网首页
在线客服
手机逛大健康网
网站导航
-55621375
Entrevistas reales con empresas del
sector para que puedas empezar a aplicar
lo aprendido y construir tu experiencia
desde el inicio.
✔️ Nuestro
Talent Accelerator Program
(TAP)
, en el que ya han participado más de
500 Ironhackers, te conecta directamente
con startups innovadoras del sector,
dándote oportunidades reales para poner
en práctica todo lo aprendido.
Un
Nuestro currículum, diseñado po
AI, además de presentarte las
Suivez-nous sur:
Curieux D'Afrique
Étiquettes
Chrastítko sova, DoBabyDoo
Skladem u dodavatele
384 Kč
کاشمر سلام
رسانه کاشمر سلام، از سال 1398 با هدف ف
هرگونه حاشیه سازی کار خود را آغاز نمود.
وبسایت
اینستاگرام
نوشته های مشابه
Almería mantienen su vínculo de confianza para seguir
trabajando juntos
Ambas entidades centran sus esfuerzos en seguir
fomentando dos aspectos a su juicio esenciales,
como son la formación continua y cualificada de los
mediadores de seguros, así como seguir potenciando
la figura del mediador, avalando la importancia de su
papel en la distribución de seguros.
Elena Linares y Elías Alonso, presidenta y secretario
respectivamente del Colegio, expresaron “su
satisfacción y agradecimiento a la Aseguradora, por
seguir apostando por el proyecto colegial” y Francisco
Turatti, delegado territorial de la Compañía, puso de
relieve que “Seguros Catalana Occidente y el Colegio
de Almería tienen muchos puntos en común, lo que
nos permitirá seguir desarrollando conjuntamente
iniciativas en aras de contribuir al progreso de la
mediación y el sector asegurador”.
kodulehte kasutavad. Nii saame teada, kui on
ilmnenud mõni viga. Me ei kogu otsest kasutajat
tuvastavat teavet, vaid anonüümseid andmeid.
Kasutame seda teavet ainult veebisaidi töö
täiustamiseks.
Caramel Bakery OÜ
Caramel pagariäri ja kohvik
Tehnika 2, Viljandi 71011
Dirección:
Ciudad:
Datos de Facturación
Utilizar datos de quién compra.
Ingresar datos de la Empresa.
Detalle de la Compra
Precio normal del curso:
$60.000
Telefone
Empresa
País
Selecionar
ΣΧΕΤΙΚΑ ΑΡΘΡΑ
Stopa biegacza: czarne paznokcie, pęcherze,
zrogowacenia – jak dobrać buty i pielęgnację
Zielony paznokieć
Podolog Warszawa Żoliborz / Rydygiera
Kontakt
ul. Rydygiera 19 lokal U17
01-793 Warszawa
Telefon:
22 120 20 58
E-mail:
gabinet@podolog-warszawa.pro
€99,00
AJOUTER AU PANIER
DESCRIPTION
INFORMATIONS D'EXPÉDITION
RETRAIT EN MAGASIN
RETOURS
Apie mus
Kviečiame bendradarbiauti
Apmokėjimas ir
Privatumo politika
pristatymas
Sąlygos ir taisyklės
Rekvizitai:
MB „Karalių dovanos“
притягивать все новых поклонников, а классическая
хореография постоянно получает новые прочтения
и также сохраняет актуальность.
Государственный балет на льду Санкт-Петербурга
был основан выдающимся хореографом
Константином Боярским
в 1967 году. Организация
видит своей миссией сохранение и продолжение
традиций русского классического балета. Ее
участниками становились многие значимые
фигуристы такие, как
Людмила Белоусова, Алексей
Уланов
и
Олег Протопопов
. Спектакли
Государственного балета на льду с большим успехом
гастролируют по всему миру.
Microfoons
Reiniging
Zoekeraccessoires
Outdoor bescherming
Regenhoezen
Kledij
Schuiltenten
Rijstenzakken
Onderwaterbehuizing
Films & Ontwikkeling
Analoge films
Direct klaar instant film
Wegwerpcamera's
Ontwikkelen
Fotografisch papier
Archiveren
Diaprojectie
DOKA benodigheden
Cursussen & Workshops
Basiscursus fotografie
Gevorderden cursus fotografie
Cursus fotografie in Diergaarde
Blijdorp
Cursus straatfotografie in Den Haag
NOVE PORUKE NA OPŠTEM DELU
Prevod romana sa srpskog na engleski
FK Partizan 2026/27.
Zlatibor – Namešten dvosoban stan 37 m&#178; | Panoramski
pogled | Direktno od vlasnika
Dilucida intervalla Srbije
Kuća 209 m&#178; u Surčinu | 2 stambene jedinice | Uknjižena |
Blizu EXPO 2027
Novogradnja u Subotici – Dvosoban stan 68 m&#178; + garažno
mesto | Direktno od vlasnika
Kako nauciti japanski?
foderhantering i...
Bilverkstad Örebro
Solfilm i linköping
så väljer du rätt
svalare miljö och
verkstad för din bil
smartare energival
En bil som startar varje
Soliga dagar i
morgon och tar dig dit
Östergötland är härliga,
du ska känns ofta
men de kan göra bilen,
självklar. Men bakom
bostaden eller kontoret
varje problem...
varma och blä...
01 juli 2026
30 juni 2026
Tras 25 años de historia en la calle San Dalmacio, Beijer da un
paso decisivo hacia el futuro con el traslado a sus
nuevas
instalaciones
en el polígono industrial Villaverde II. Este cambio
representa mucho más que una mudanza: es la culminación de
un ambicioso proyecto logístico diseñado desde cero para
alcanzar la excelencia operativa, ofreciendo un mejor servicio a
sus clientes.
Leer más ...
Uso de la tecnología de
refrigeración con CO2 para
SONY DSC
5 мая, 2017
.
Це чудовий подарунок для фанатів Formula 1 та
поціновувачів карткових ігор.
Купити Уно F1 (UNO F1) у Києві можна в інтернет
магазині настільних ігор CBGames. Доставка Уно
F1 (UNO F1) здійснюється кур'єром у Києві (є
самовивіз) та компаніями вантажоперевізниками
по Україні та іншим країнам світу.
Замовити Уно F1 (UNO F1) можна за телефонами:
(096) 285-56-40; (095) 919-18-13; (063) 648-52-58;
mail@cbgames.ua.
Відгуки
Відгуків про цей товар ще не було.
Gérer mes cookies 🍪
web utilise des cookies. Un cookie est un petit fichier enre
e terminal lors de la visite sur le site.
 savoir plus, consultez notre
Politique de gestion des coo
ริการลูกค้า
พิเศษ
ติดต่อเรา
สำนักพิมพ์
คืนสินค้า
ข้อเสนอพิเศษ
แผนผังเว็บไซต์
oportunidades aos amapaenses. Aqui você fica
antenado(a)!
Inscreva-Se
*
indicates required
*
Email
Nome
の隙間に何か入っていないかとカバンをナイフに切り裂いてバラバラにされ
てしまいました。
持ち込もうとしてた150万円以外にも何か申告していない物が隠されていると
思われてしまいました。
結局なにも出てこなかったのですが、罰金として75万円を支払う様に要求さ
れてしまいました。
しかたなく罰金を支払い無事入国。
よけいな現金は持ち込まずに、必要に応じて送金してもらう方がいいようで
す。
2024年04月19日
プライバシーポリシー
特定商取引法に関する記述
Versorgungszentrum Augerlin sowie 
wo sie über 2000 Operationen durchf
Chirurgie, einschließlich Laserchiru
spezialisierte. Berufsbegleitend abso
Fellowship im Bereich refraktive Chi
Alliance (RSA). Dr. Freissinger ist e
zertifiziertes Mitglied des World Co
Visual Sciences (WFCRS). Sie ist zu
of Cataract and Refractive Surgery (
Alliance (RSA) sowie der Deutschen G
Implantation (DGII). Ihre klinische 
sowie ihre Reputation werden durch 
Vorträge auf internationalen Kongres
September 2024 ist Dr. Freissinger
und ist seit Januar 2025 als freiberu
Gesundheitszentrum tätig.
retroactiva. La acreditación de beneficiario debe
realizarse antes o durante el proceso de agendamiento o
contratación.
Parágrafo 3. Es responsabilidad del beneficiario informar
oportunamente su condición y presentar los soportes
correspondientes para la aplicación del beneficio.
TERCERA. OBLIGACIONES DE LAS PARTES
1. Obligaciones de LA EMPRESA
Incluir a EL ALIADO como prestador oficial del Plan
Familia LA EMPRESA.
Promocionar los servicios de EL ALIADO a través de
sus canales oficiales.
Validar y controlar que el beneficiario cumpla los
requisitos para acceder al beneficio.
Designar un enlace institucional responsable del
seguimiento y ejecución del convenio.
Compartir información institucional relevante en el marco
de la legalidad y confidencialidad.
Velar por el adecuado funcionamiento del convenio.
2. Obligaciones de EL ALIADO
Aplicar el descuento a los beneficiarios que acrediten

● Task objective
Count the lines in these records that hold the string "Almería". Only the number is wanted.

● Answer box
2